● **Assigned task**
Print each entry in full, word for word, with no pictures in the result.

● **Given information**
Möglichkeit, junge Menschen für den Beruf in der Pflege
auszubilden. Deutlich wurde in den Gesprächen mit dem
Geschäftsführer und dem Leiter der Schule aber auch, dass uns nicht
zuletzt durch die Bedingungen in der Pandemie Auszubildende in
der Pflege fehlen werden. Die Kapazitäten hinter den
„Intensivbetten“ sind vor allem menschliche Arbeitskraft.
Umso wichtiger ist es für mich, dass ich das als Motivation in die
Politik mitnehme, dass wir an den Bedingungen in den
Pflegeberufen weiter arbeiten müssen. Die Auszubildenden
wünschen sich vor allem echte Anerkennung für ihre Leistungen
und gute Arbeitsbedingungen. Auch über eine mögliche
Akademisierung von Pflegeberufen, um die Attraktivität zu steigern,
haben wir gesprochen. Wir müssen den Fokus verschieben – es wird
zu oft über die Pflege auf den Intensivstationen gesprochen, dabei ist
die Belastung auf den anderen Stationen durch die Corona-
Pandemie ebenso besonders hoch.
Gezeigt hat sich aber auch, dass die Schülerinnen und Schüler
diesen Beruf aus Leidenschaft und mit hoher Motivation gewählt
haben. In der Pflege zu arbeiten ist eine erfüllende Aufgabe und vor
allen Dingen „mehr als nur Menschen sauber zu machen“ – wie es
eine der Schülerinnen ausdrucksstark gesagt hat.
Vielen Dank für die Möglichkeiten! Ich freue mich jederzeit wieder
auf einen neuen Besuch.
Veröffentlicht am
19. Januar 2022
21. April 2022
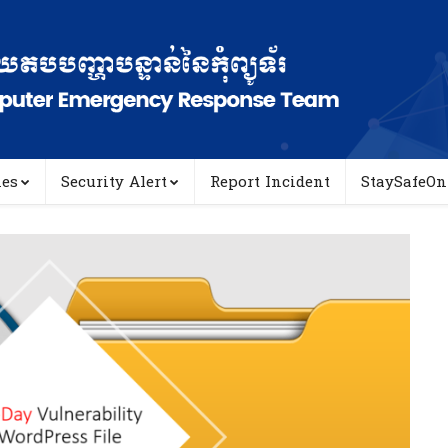
ies
Security Alert
Report Incident
StaySafeOn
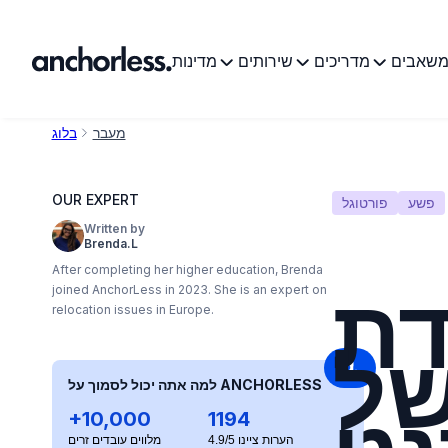
שאבים
מדריכים
שירותים
מדינות
מעבר
בלוג
OUR EXPERT
פשע
פורטוגל
Written by
Brenda.L
After completing her higher education, Brenda
דת
joined AnchorLess in 2023. She is an expert on
relocation issues in Europe.
של
למה אתה יכול לסמוך על ANCHORLESS
+10,000
1194
הערות ציינו 4.9/5
מלווים עובדים זרים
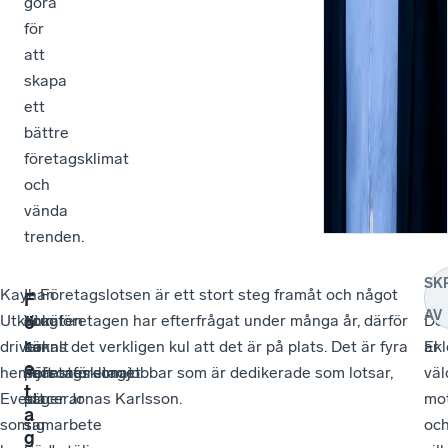
göra
för
att
skapa
ett
bättre
företagsklimat
och
vända
trenden.
SK
Kayhan
–
I
– Företagslotsen är ett stort steg framåt och något
–
F
AV
Utkutug
Vi
enkäten
som företagen har efterfrågat under många år, därför
De
ö
r
driver
har
Lokalt
känns det verkligen kul att det är på plats. Det är fyra
är
Ekl
e
hemtjänstföretaget
haft
Företagsklimat
personer som jobbar som är dedikerade som lotsar,
väl
t
Eveo
ett
placerar
säger Jonas Karlsson.
mo
a
som
samarbete
sig
oc
g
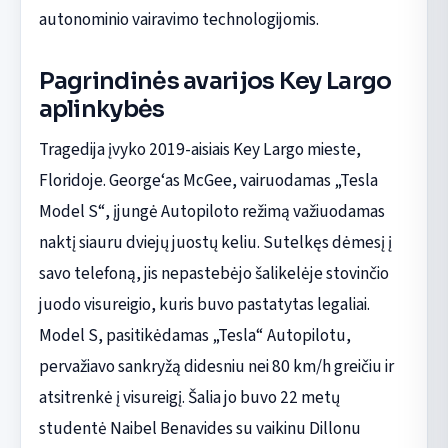
autonominio vairavimo technologijomis.
Pagrindinės avarijos Key Largo
aplinkybės
Tragedija įvyko 2019-aisiais Key Largo mieste,
Floridoje. George‘as McGee, vairuodamas „Tesla
Model S“, įjungė Autopiloto režimą važiuodamas
naktį siauru dviejų juostų keliu. Sutelkęs dėmesį į
savo telefoną, jis nepastebėjo šalikelėje stovinčio
juodo visureigio, kuris buvo pastatytas legaliai.
Model S, pasitikėdamas „Tesla“ Autopilotu,
pervažiavo sankryžą didesniu nei 80 km/h greičiu ir
atsitrenkė į visureigį. Šalia jo buvo 22 metų
studentė Naibel Benavides su vaikinu Dillonu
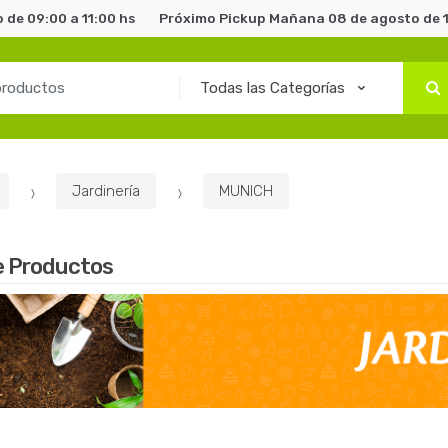
de 09:00 a 11:00 hs
Próximo Pickup Mañana 08 de agosto de 1
Jardinería
MUNICH
e Productos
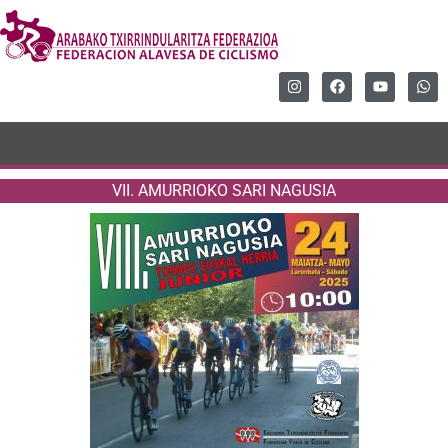
VII. AMURRIOKO SARI NAGUSIA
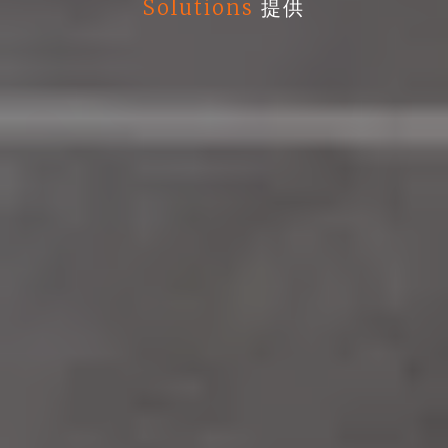
Solutions
提供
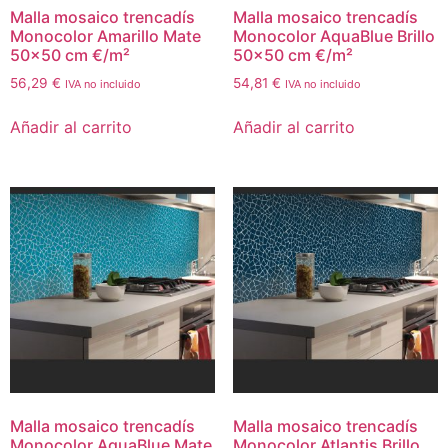
Malla mosaico trencadís
Malla mosaico trencadís
Monocolor Amarillo Mate
Monocolor AquaBlue Brillo
50×50 cm €/m²
50×50 cm €/m²
56,29
€
54,81
€
IVA no incluido
IVA no incluido
Añadir al carrito
Añadir al carrito
Malla mosaico trencadís
Malla mosaico trencadís
Monocolor AquaBlue Mate
Monocolor Atlantis Brillo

● **Exercise solution**
Möglichkeit, junge Menschen für den Beruf in der Pflege
auszubilden. Deutlich wurde in den Gesprächen mit dem
Geschäftsführer und dem Leiter der Schule aber auch, dass uns nicht
zuletzt durch die Bedingungen in der Pandemie Auszubildende in
der Pflege fehlen werden. Die Kapazitäten hinter den
„Intensivbetten“ sind vor allem menschliche Arbeitskraft.
Umso wichtiger ist es für mich, dass ich das als Motivation in die
Politik mitnehme, dass wir an den Bedingungen in den
Pflegeberufen weiter arbeiten müssen. Die Auszubildenden
wünschen sich vor allem echte Anerkennung für ihre Leistungen
und gute Arbeitsbedingungen. Auch über eine mögliche
Akademisierung von Pflegeberufen, um die Attraktivität zu steigern,
haben wir gesprochen. Wir müssen den Fokus verschieben – es wird
zu oft über die Pflege auf den Intensivstationen gesprochen, dabei ist
die Belastung auf den anderen Stationen durch die Corona-
Pandemie ebenso besonders hoch.
Gezeigt hat sich aber auch, dass die Schülerinnen und Schüler
diesen Beruf aus Leidenschaft und mit hoher Motivation gewählt
haben. In der Pflege zu arbeiten ist eine erfüllende Aufgabe und vor
allen Dingen „mehr als nur Menschen sauber zu machen“ – wie es
eine der Schülerinnen ausdrucksstark gesagt hat.
Vielen Dank für die Möglichkeiten! Ich freue mich jederzeit wieder
auf einen neuen Besuch.
Veröffentlicht am
19. Januar 2022
21. April 2022
ies
Security Alert
Report Incident
StaySafeOn
שאבים
מדריכים
שירותים
מדינות
מעבר
בלוג
OUR EXPERT
פשע
פורטוגל
Written by
Brenda.L
After completing her higher education, Brenda
דת
joined AnchorLess in 2023. She is an expert on
relocation issues in Europe.
של
למה אתה יכול לסמוך על ANCHORLESS
+10,000
1194
הערות ציינו 4.9/5
מלווים עובדים זרים
göra
för
att
skapa
ett
bättre
företagsklimat
och
vända
trenden.
SK
Kayhan
–
I
– Företagslotsen är ett stort steg framåt och något
–
F
AV
Utkutug
Vi
enkäten
som företagen har efterfrågat under många år, därför
De
ö
r
driver
har
Lokalt
känns det verkligen kul att det är på plats. Det är fyra
är
Ekl
e
hemtjänstföretaget
haft
Företagsklimat
personer som jobbar som är dedikerade som lotsar,
väl
t
Eveo
ett
placerar
säger Jonas Karlsson.
mo
a
som
samarbete
sig
oc
g
autonominio vairavimo technologijomis.
Pagrindinės avarijos Key Largo
aplinkybės
Tragedija įvyko 2019-aisiais Key Largo mieste,
Floridoje. George‘as McGee, vairuodamas „Tesla
Model S“, įjungė Autopiloto režimą važiuodamas
naktį siauru dviejų juostų keliu. Sutelkęs dėmesį į
savo telefoną, jis nepastebėjo šalikelėje stovinčio
juodo visureigio, kuris buvo pastatytas legaliai.
Model S, pasitikėdamas „Tesla“ Autopilotu,
pervažiavo sankryžą didesniu nei 80 km/h greičiu ir
atsitrenkė į visureigį. Šalia jo buvo 22 metų
studentė Naibel Benavides su vaikinu Dillonu
de 09:00 a 11:00 hs
Próximo Pickup Mañana 08 de agosto de 1
Jardinería
MUNICH
e Productos
VII. AMURRIOKO SARI NAGUSIA
Solutions
提供
Malla mosaico trencadís
Malla mosaico trencadís
Monocolor Amarillo Mate
Monocolor AquaBlue Brillo
50×50 cm €/m²
50×50 cm €/m²
56,29
€
54,81
€
IVA no incluido
IVA no incluido
Añadir al carrito
Añadir al carrito
Malla mosaico trencadís
Malla mosaico trencadís
Monocolor AquaBlue Mate
Monocolor Atlantis Brillo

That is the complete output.